------ Information shown
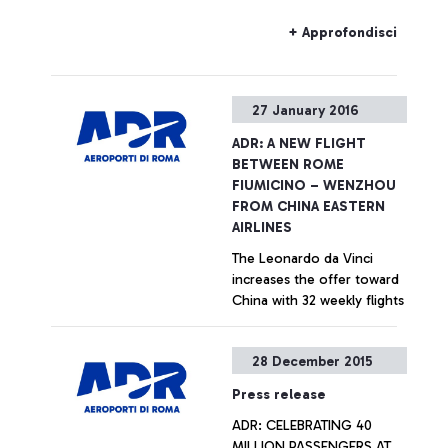
that the Alitalia allocation
within the new F departure
+ Approfondisci
area will be preferential, to
favour hub carrier transits
within the Leonardo da
27 January 2016
Vinci airport and to
improve customer
ADR: A NEW FLIGHT
experience for passengers
BETWEEN ROME
of non-Schengen states,
FIUMICINO – WENZHOU
but it will not be exclusive.
FROM CHINA EASTERN
AIRLINES
The Leonardo da Vinci
increases the offer toward
China with 32 weekly flights
+ Approfondisci
28 December 2015
Press release
ADR: CELEBRATING 40
MILLION PASSENGERS AT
------------
Work request
Copy whichever lines above contain the string "within".

Answer section
within the new F departure
within the Leonardo da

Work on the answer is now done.